-- What you need to do --
A: In the post about early mornings, condense the paragraph beginning "In a conversation last week" into a short bulleted list that keeps its main facts.
B: According to the post about early mornings, who is the writer walking with instead of going running?
C: Write the next few paragraphs of the post about early mornings, starting after its final line.

** Excerpt to read follows **

H+E | 3 Months
The alarm goes off at 5am. My husband wakes with a gentle kiss on my forehead gently saying “give me five more minutes…” Like that’s up to me?!
5:05 am “are you going running today?” “No, Roxanne and I are walking..” because clearly I can’t walk and run on the same days…
In a conversation last week: “You get up at 5?!” “Yes! It’s my ‘me time!’ I know the girls will be sleeping for another couple of hours and I can do my own thing…completely uninterrupted.” Seriously. Who else does this? Because I don’t think I’ll ever go back. This is my real life and to be honest, I’m loving it. Conveniently leaving out the fact that all last week I chose to use the time laying in bed perusing the internet like a high school kid for funny gifs; perusing the internet like some instagram influencer looking for content to share when… wait…what’s that? I have two four months old?! Honey, you’ve got PLENTY of content….
So here we go.

** End of Excerpt to read **
** Provided data follows **

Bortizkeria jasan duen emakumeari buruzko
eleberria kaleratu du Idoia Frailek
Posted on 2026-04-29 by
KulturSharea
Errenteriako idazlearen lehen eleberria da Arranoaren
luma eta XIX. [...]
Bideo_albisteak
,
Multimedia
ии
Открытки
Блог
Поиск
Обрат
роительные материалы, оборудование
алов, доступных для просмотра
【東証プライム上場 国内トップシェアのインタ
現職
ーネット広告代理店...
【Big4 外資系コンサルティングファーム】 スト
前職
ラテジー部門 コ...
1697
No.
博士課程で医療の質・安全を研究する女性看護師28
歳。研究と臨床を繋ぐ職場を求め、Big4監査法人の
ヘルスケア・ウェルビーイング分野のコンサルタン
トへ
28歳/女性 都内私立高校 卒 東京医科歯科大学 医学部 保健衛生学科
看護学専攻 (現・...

** End of Provided data **
** Provided data follows **

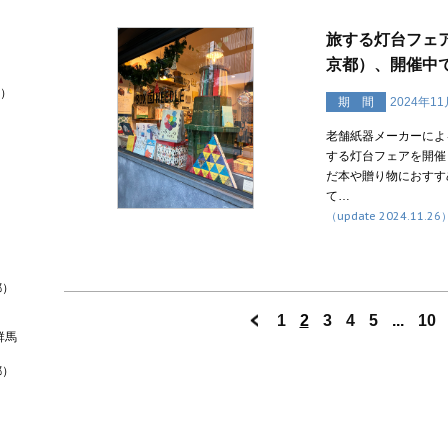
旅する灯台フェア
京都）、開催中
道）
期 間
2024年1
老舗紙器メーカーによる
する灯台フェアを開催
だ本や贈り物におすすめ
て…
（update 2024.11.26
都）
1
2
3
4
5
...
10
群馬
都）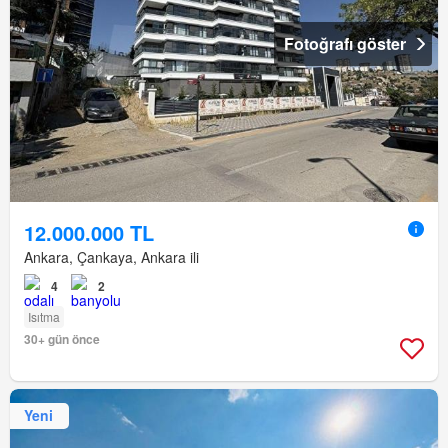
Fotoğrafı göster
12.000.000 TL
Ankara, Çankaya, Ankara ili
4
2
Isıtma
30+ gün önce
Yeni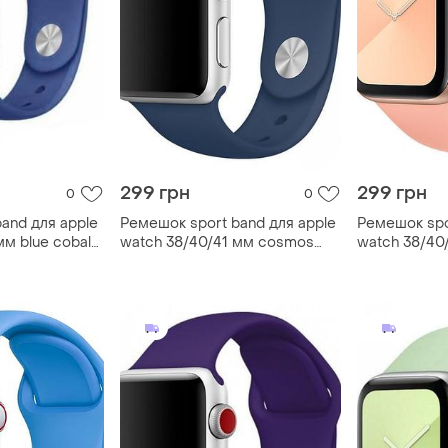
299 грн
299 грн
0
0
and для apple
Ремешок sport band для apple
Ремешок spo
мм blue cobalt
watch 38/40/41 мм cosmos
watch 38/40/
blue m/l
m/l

** End of Provided data **

-- Task responses --
A:
- Asked last week about waking at 5, I explained it is my "me time": the girls sleep for another couple of hours, so I can do my own thing without interruption.
- I say I'm loving this routine and don't expect to go back.
- I left out that all last week I spent that time in bed browsing the internet for funny gifs and for content to share.
- With two babies at home, I already have plenty of content.

B: Roxanne.

C:
The girls’ alarm goes off at 7:30 am. We are strict to our wake up time… even on the weekends. When people look at me like I’m crazy, I simply say, “Listen, it’s for my sanity..” Most days I walk into the girls’ room to find my Elsie munching on her fingers and Hannah still out like a light. She’s a really, REALLY good sleeper, a deep sleeper, also the happiest morning person I ever did see. And Elsie… oh, my sweet girl… she’s not. Where did she inherit the hangriness from?? We really have no idea!! Do you sense the sarcasm here?! It’s me. She gets it from me.
Our mornings though relaxed and intimate are weaved together through rigid routine. Routine that so easily can overlook the details of who my girls have already become and who they are becoming… like, when DID Elsie become such a hangry little girl…? I don’t know! Frankly, life with twins is too much of a blur to even try to remember. And Hannah, when did she start smacking her lips after every.single. finished bottle? I can’t remember! also p.s. We formula feed. Stop asking me about my boobs.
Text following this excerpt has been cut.